Perhaps as an antidote to the level of discourse on leadership during this year's U.S. presidential elections, Brexit, and the seemingly endless supply of corporate scandals (Wells Fargo being the latest example), I've been thinking a lot about the MIT Sloan mission recently: " ... to develop principled, innovative leaders who improve the world and to generate ideas that advance management practice."

The phrase "principled, innovative leaders" especially has been on my mind—what does it mean, really? What qualities make a principled, innovative leader? Who are the principled, innovative leaders of our generation? Steve Jobs? Oprah Winfrey? Mark Zuckerberg? Are they empire builders or trail blazers? Maybe both? Are they always in the spotlight or working quietly behind the scenes?
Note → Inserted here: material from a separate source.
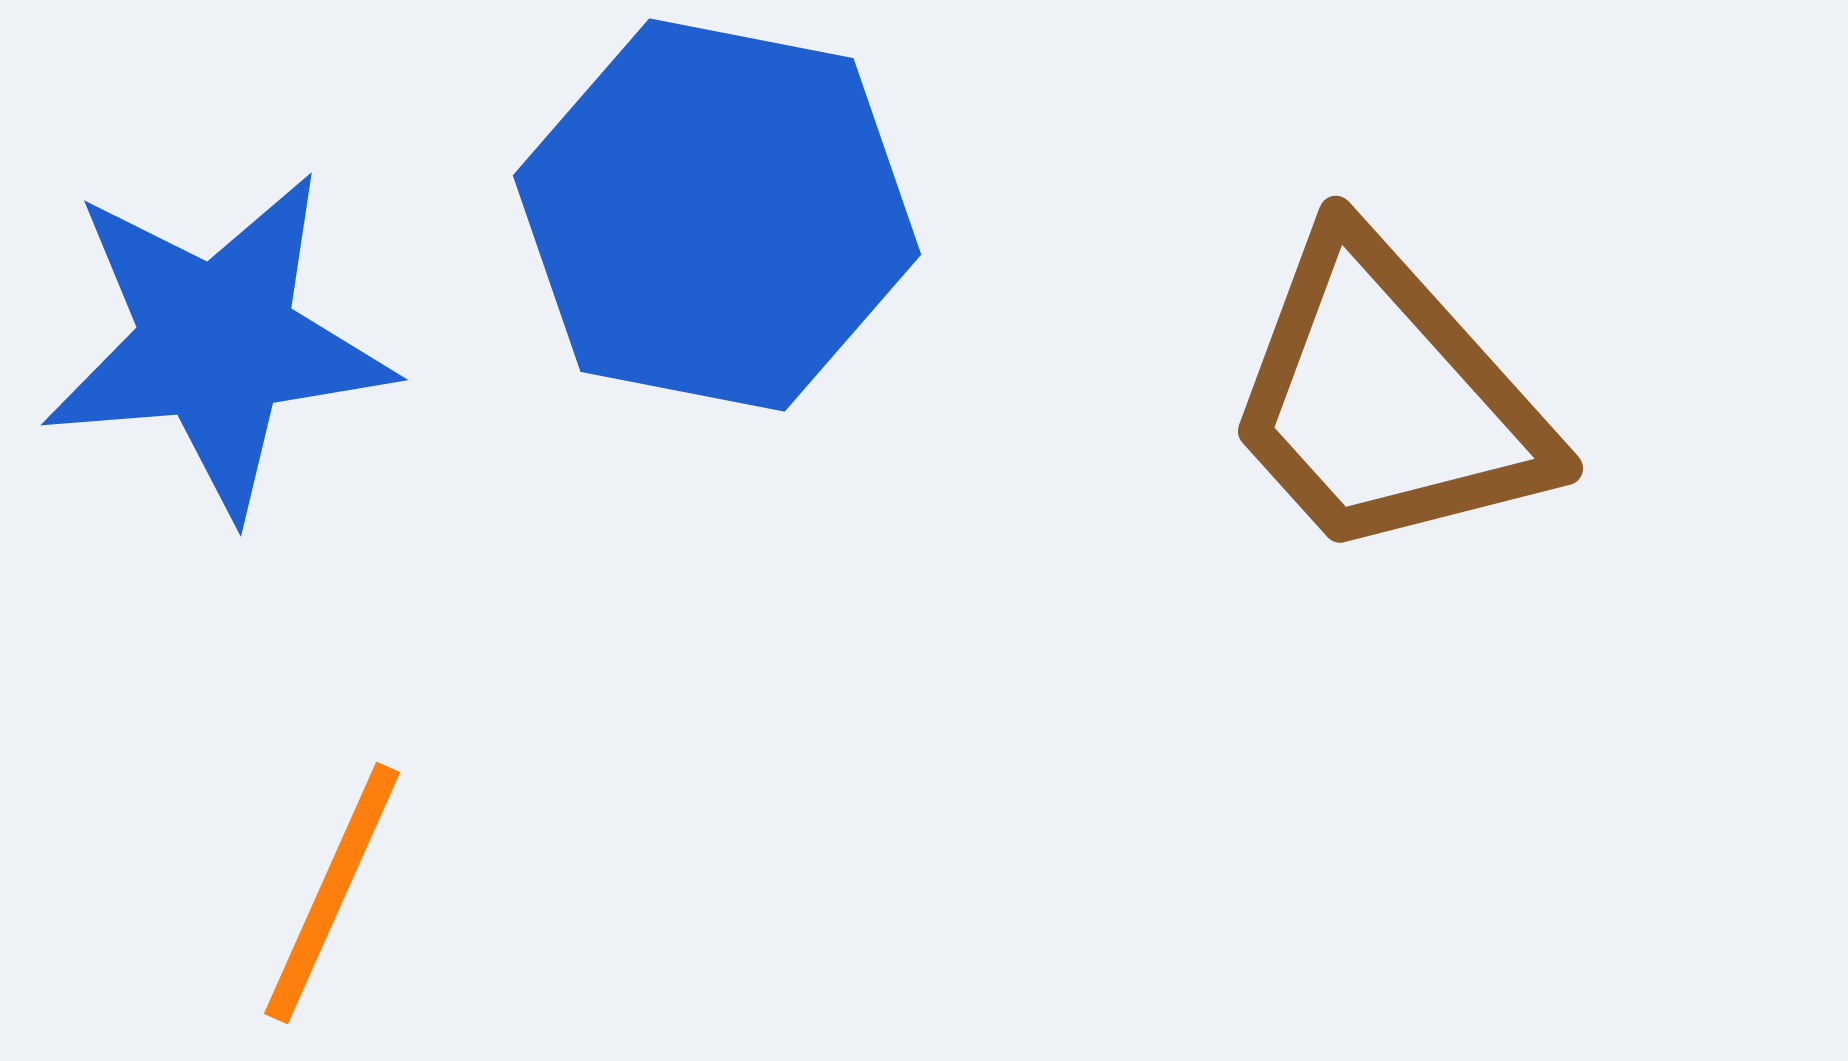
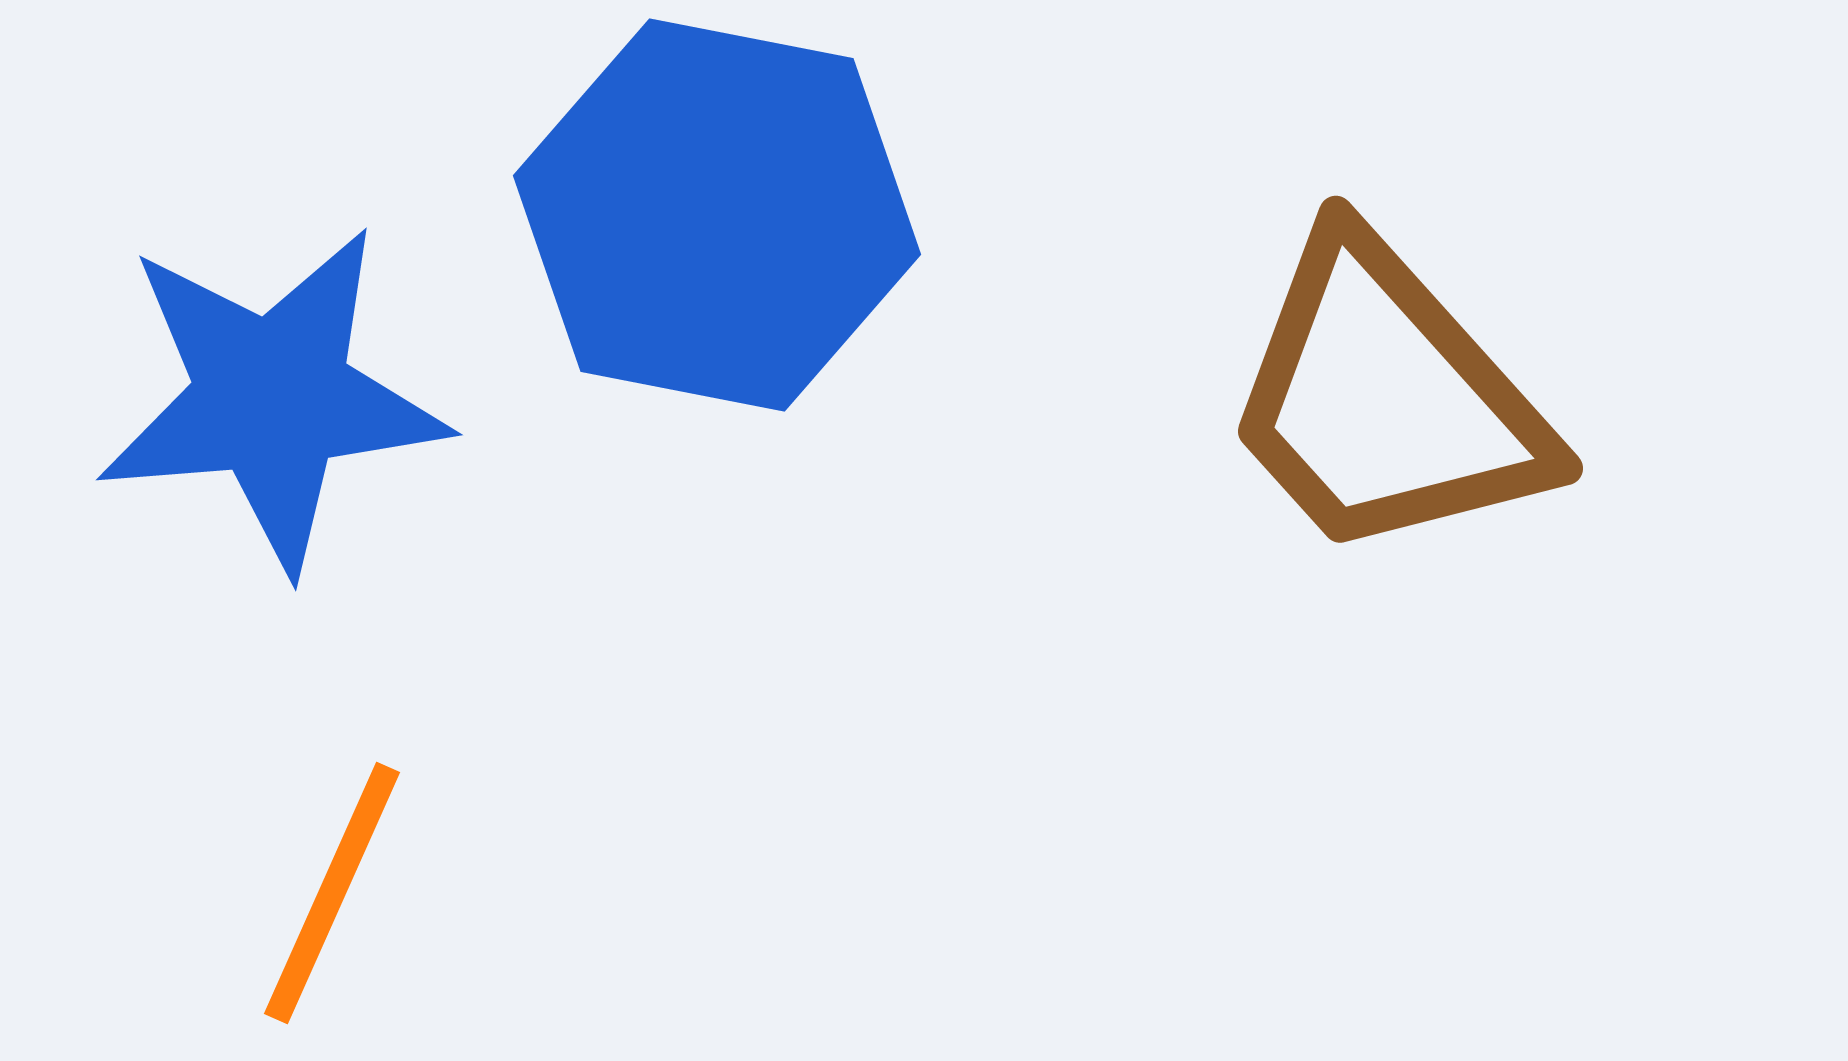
blue star: moved 55 px right, 55 px down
What difference does it make to employees, customers, shareholders, and society as a whole that business leaders are principled and innovative? The list of questions goes on and on, and it seems like a perfect opportunity to engage the wisdom of crowds to find answers.

Why is this important? Knowing what the MIT Sloan mission means to you can potentially guide the direction of our future executive education programs. That's why in the coming weeks I plan to ask anyone who is willing to share an opinion to do so. Please feel free to share examples or opinions of what principled, innovative leadership means to you, using the comment tool on this blog. What would you be encouraging me to keep in mind while I am thinking about articulating and implementing our vision of principled, innovative leadership at MIT Sloan Executive Education?